**TAREAS:**
1) Responde, según el texto analizado:
(a) ¿Qué institución inició una indagatoria contra los dos candidatos punteros de Nuevo León?
(b) ¿Hace cuántos años, según el texto, se financió una campaña negra contra López Obrador?
(c) ¿Sobre qué dos conceptos se pagarían impuestos en la reforma fiscal progresiva que plantea el texto?
2) Extrae del texto analizado, sin alterarlo, el tramo que va desde "El presidente debería" hasta "ampliar programas sociales.".

**TEXTO ANALIZADO:**
************

El ejemplo más claro es la elección a gobernador de Nuevo León. Hace unos días la Fiscalía General de la República (FGR) inició una indagatoria contra los dos candidatos punteros del Estado. Algunos han interpretado esta estrategia como una jugada electoral para darle ventaja a Morena en el Estado. No es así. La verdad es más simple. Su acción es una simple y llana vendetta.
De hecho, López Obrador sabe que las investigaciones de la FGR probablemente le restarán votos a Morena porque serán interpretadas como una injerencia desde el centro. Eso no importa. Lo que importa es más personal. López Obrador busca que los candidatos apoyados por los grupos empresariales de Nuevo León queden evidenciados por corruptos. La vendetta es contra quienes hace 15 años financiaron una campaña negra en su contra. Lo que deja tranquilo a López Obrador es que se sepa que el Grupo Monterrey es corrupto y así se le recuerde.
Obviamente no podría haber vendettas políticas en contra de quien no cometiera crímenes, y el gran problema de la oposición es que están rodeados de candidatos de reputaciones cuestionables. Aun así, me parece que el presidente podría utilizar mejor sus herramientas para causar un mayor impacto social e incluso, un mayor daño a los corruptos.
Un mejor obradorismo
Un mejor obradorismo requiere de menos pasión y de más cabeza. Más allá de jugar a las fuercitas con los grupos empresariales, López Obrador debería usar su poder para imponer de manera rápida y eficiente una reforma fiscal progresiva donde se pagaran impuestos a la riqueza y a la herencia. Es decir, una política pública completamente impersonal donde el Estado redujera desigualdades. Y donde los afectados no fueran ciertos empresarios, con nombre y apellido, sino cualquier persona que ha acumulado riqueza muy por encima del resto. Un simple y llano golpe de timón contra la desigualdad.
La política debe tener miras más altas. Ponerle el pie a los candidatos favoritos del Consejo Coordinador Empresarial, erradicar los negocios de peñanietismo e impedir que los empresarios se enriquezcan es una forma demasiado pequeña de hacer política. Logra demasiado poco.
El presidente debería comenzar a enfocar sus esfuerzos políticos en transformaciones de largo aliento. De hecho, los más grandes éxitos del obradorismo han sucedido justo cuando el presidente ha usado su mayoría para implementar cambios institucionales y legales profundos. Así, con López Obrador, México ha logrado subir el salario mínimo, aprobar una reforma laboral histórica, regular el outsourcing, cobrar deudas fiscales a las grandes empresas y ampliar programas sociales.

************

**MATERIAL DE ESTUDIO:**
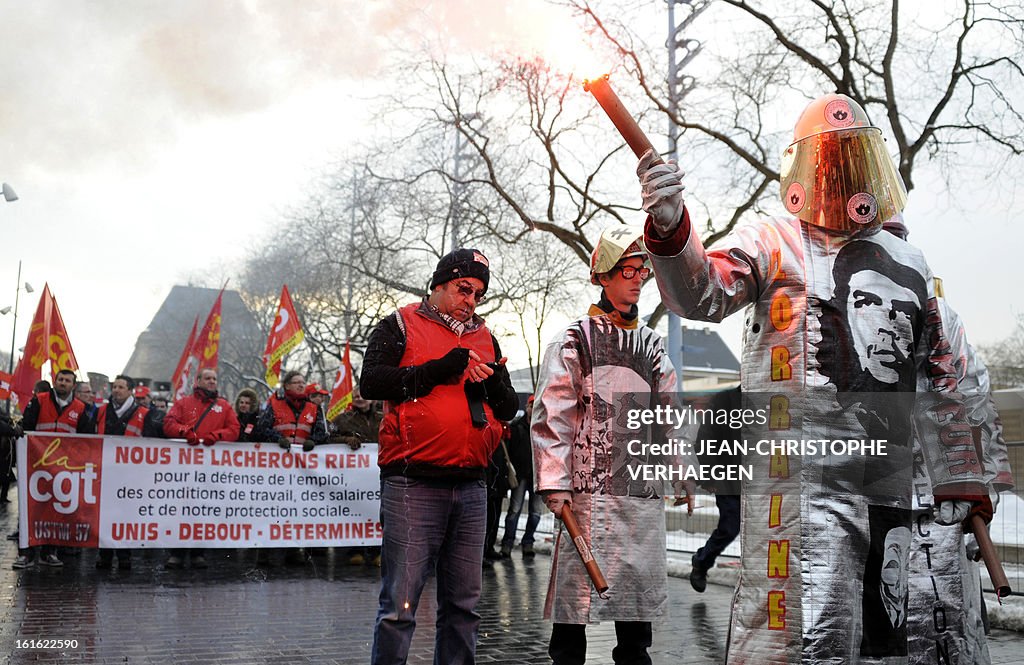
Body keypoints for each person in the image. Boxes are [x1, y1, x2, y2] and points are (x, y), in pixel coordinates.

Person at [636, 92, 990, 662]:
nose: (845, 173)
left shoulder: (912, 264)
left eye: (856, 157)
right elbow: (701, 291)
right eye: (833, 159)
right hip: (802, 490)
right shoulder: (773, 241)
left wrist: (966, 474)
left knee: (899, 634)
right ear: (807, 167)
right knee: (806, 632)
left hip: (900, 488)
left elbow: (948, 377)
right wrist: (673, 231)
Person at [532, 226, 694, 665]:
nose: (638, 278)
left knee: (636, 622)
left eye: (642, 270)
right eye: (628, 270)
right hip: (585, 499)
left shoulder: (653, 346)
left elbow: (669, 414)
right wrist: (554, 482)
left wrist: (680, 470)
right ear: (602, 276)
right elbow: (554, 414)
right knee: (573, 615)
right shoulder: (574, 339)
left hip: (638, 496)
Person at [361, 247, 518, 665]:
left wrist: (496, 386)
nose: (471, 301)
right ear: (440, 283)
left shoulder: (486, 336)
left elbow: (507, 411)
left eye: (479, 294)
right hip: (413, 481)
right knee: (400, 606)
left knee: (464, 608)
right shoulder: (400, 323)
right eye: (464, 289)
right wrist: (436, 370)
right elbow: (371, 382)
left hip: (471, 483)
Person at [13, 369, 94, 569]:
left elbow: (87, 438)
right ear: (55, 381)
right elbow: (27, 427)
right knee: (30, 509)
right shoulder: (39, 401)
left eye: (67, 380)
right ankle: (26, 553)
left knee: (57, 510)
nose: (63, 383)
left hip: (63, 469)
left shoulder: (81, 408)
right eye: (60, 380)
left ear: (73, 385)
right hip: (36, 465)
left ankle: (50, 552)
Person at [162, 368, 240, 569]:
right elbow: (169, 423)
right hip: (184, 468)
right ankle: (177, 553)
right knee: (181, 509)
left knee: (202, 509)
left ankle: (198, 552)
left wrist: (217, 435)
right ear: (198, 381)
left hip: (210, 470)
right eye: (208, 378)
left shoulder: (224, 406)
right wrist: (184, 432)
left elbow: (234, 430)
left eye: (214, 378)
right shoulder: (184, 403)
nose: (212, 381)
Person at [254, 371, 325, 566]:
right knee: (272, 509)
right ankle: (265, 552)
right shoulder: (274, 405)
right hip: (276, 469)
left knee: (298, 509)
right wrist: (278, 440)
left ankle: (294, 550)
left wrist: (313, 441)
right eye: (296, 382)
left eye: (303, 382)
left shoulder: (314, 408)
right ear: (286, 386)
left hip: (301, 471)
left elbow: (322, 432)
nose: (301, 385)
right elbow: (261, 428)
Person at [94, 375, 161, 570]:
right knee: (106, 515)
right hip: (106, 471)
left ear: (130, 390)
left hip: (131, 476)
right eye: (115, 387)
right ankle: (104, 553)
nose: (116, 390)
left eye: (121, 387)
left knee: (125, 516)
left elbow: (149, 443)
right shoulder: (101, 412)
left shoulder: (144, 413)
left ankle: (124, 555)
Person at [688, 387, 742, 593]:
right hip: (728, 476)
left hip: (762, 478)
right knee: (730, 526)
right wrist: (711, 475)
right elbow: (706, 437)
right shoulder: (725, 399)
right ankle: (702, 561)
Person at [329, 388, 384, 566]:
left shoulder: (383, 417)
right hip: (353, 477)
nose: (359, 398)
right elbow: (328, 437)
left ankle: (378, 551)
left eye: (362, 395)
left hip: (378, 474)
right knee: (354, 511)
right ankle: (355, 551)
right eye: (355, 396)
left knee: (377, 511)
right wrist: (345, 440)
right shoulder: (342, 419)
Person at [499, 395, 542, 558]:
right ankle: (507, 544)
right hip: (522, 475)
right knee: (514, 510)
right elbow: (510, 451)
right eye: (531, 405)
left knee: (535, 513)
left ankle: (527, 543)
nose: (533, 408)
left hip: (537, 476)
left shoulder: (543, 428)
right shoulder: (517, 427)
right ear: (527, 407)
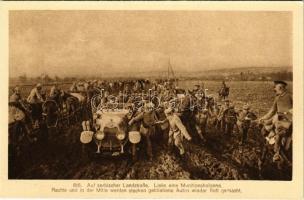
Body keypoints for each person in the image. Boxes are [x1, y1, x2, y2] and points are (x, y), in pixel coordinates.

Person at [259, 80, 292, 161]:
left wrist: (286, 113)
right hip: (277, 121)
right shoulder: (277, 98)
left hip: (288, 122)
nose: (274, 89)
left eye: (275, 87)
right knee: (263, 130)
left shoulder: (290, 96)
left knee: (279, 136)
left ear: (280, 88)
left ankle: (277, 154)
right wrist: (263, 118)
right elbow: (272, 111)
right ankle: (268, 149)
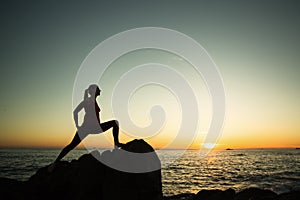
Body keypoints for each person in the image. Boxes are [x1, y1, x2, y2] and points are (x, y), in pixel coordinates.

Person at [53, 84, 123, 163]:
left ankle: (116, 144)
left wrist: (86, 92)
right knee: (71, 145)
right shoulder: (88, 101)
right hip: (89, 128)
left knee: (115, 123)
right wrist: (77, 125)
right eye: (98, 89)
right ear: (94, 91)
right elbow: (75, 112)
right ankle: (55, 162)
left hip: (93, 127)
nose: (100, 90)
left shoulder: (91, 100)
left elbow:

************

**RESPUESTAS:**
1)
(a) La Fiscalía General de la República (FGR).
(b) Hace 15 años.
(c) Sobre la riqueza y la herencia.

2)
El presidente debería comenzar a enfocar sus esfuerzos políticos en transformaciones de largo aliento. De hecho, los más grandes éxitos del obradorismo han sucedido justo cuando el presidente ha usado su mayoría para implementar cambios institucionales y legales profundos. Así, con López Obrador, México ha logrado subir el salario mínimo, aprobar una reforma laboral histórica, regular el outsourcing, cobrar deudas fiscales a las grandes empresas y ampliar programas sociales.